What is a Zero Coupon Bond?

Posted in Bonds, Investments

Do not confuse US Savings Bonds with Zero Coupon Bonds as they are different animals and Zero Coupon Bonds have a unique set of rules unto themselves. Zero Coupon Bonds are investment opportunities, sold at deep discounts from their face value. When the Zero Coupon Bonds mature, the investor does not score an interest rate or yield, but the bond can be cashed in for the full face value. For example if a consumer buys a Zero Coupon Bond for $25 that has a face value of $100, when the bond matures that will be the return on the investment.

Zero Coupon Bonds tend to mature after long periods of time such as ten, fifteen or more years. They are best used as an investment strategy for long-term goals such as paying for a childs education or for a down payment for a home.

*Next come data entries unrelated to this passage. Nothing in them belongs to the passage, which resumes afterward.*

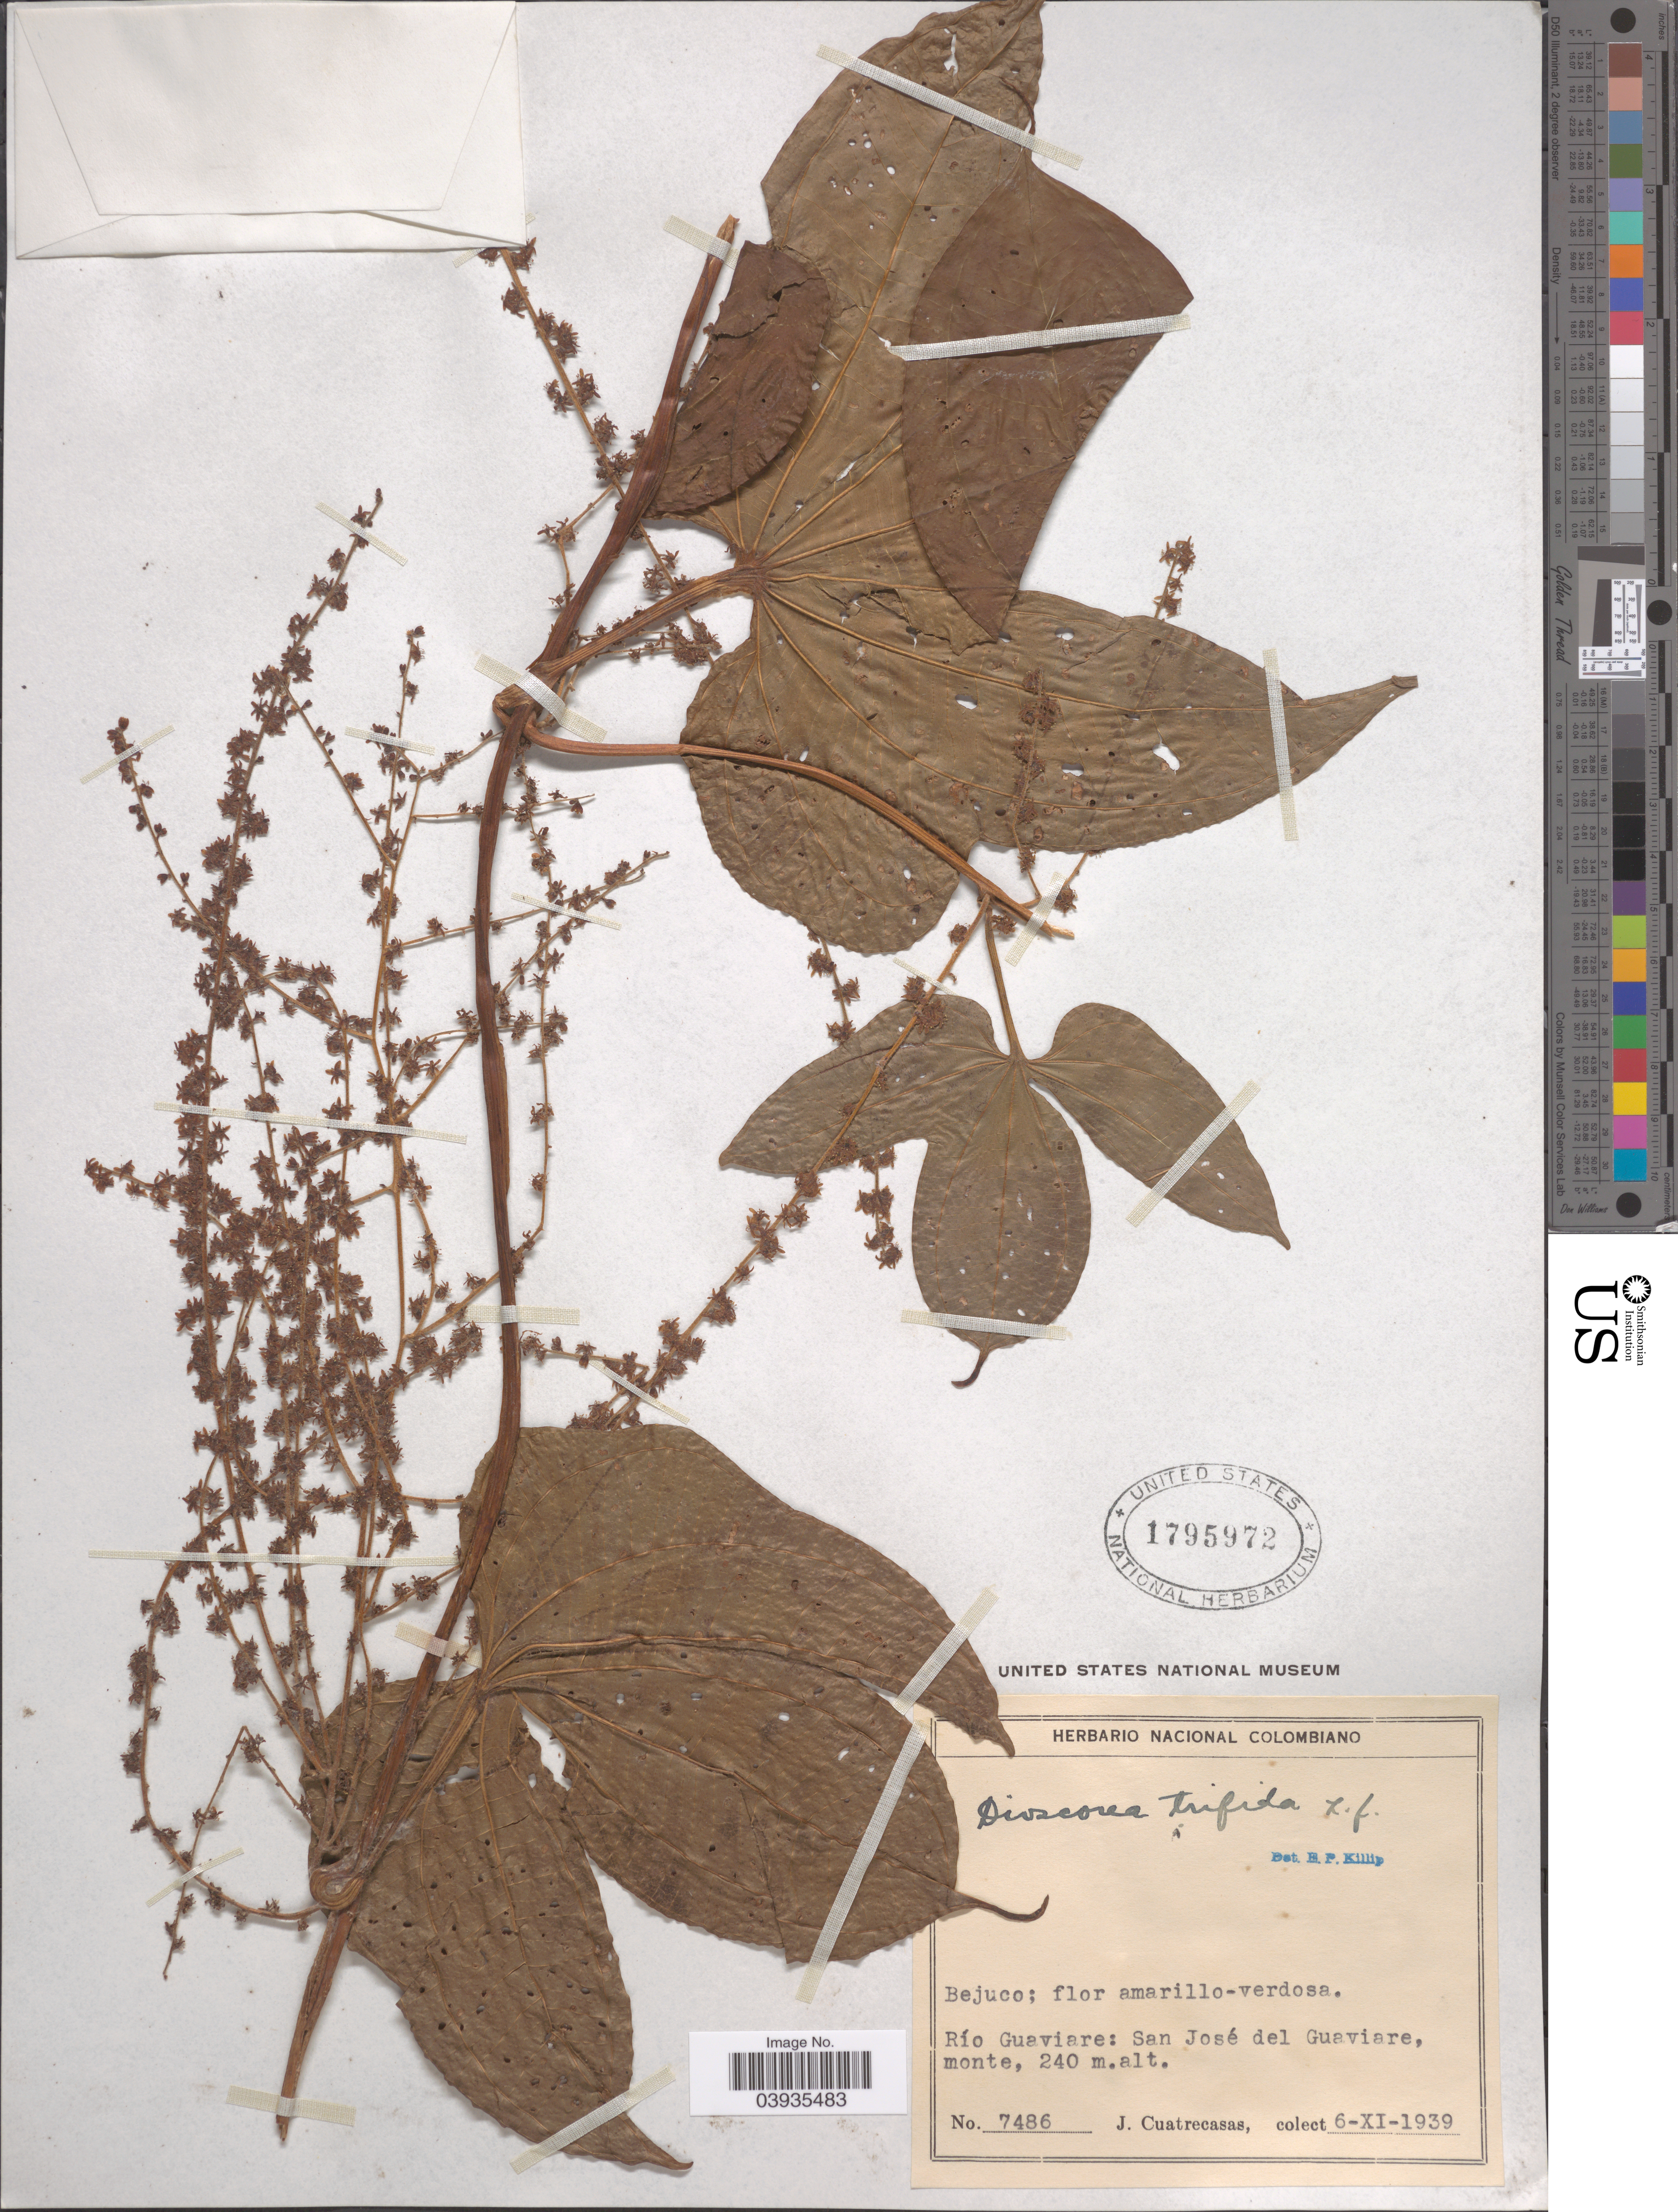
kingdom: Plantae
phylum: Tracheophyta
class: Liliopsida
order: Dioscoreales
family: Dioscoreaceae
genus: Dioscorea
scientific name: Dioscorea trifida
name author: L. f.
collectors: J. Cuatrecasas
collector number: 7486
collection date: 1939-11-06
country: Colombia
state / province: Guaviare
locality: Río Guaviare: San José del Guaviare.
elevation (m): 240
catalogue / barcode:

Not all Zero Coupon Bonds are issued by the US Treasury. Many corporations as well as state and local government entities offer these types of bonds on the secondary markets. Very few Zero Coupon Bonds have a tax-exempt status, therefore investors may still have to pay federal, state, and local income tax on the imaginary interest these bonds earn. Additionally, because these types of bonds do not pay interest until full maturity, their values and prices fluctuate more than many other bonds in the secondary market.

For further clarification, Zero Coupon Bonds are traded on the secondary market. The secondary market is for the trading of securities that have already been issued in an initial private or public offering. Since securities such as Zero Coupon Bonds are traded from one investor or speculator to another it is important that the secondary market is highly liquid.